As you can see in the accompanying chart, the reported August gains do little or nothing to reverse—or even suspend—the downtrend in single-family starts in place over the last nine months. Even during the worst of the 2005-2009 housing crash, single-family starts registered occasional one-month gains equal to or larger than what was reported today for August.
Meanwhile, the scales of this chart have been adjusted to account for owner-builds, which show up in starts, but not in new-home sales. By this reckoning, even after the net declines of the last nine months, current levels of single-family starts are still way too high to arrest the continued build-up of inventories of unsold new homes.
As of July, new-home inventories equaled 11 months’ worth of sales, an overhang exceeded only at the early-2009 nadir of that housing crash. With August start rates apparently well in excess of absorption rates, it is almost sure that new-home inventories rose further in August, pushing the inventory-sales ratio still higher. We have been bearish on single-family homebuilding for over a year, and we see nothing in this report to challenge that assessment.

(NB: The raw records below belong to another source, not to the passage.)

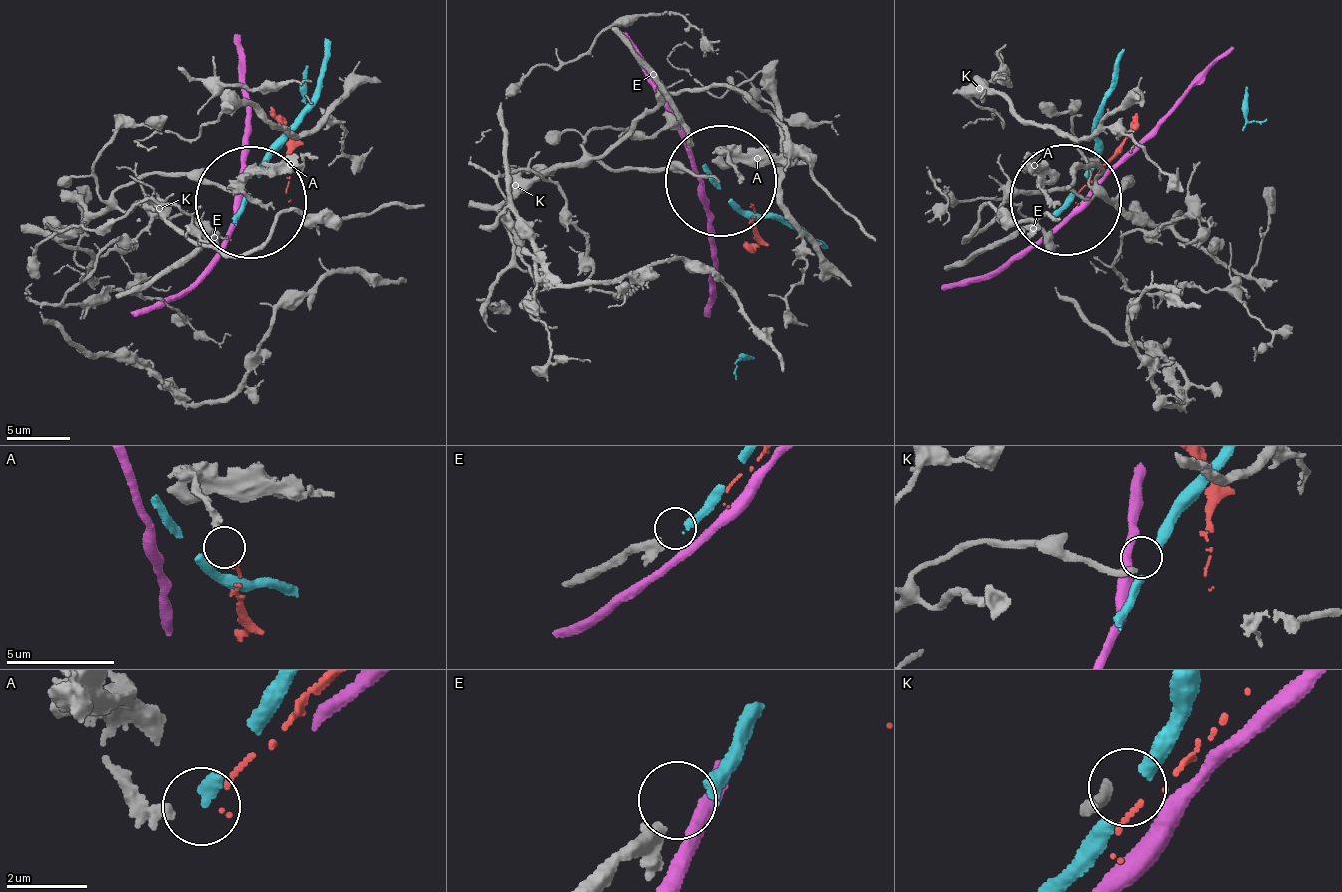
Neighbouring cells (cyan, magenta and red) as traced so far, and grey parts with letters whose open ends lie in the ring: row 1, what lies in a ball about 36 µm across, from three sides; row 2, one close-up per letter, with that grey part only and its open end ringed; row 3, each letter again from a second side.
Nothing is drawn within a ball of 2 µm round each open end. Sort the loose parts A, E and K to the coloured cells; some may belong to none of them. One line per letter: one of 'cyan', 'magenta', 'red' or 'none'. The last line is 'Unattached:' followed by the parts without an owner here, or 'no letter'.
A: red
E: cyan
K: none
Unattached: K

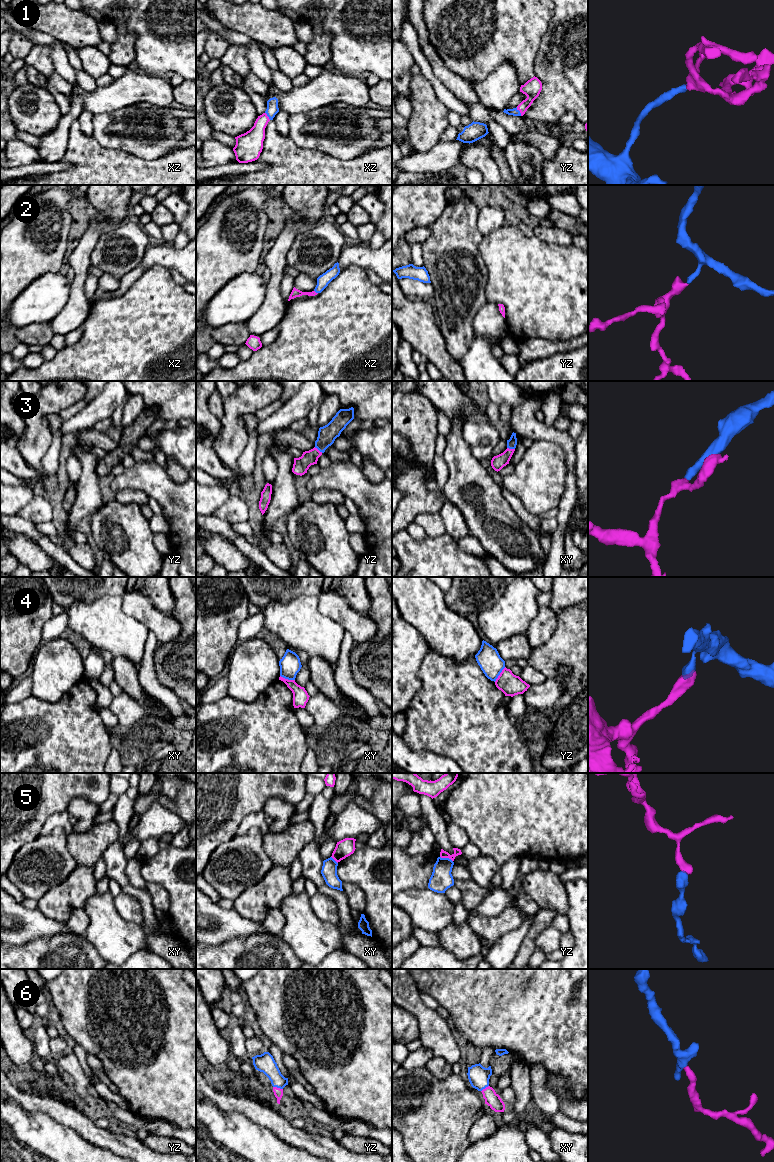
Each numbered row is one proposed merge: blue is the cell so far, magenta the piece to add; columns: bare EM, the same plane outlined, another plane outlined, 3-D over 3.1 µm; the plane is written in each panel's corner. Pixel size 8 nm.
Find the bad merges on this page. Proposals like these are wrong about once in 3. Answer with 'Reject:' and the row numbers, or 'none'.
Reject: 4, 5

Meanwhile, the sharp increase in multi-family starts points to an even more severe dearth of product in that sector. For the last two years, starts of multi-family units have vastly exceeded completions of such units. In other words, the number of multi-family units under construction continues to grow dramatically, reaching 890,000 in August, compared to a 2005-2009 high of 453,000 units. Other Census data show a net decline of 161,000 over the last three years in the number of occupied rental units, even as 1,082,000 multi-family units have been completed in that span.
Yes, leasing agents claim to have seen an excess of demand for rental housing, and it is certainly the case that rental rates have been rising over the last two years. And, yes, the multi-family construction and rental property occupancy data might not be fully compatible with each other. Still, the contrasts between these are disturbing, and the continuing gap between starts and completions of multi-family units all by itself points to a coming glut in that sector.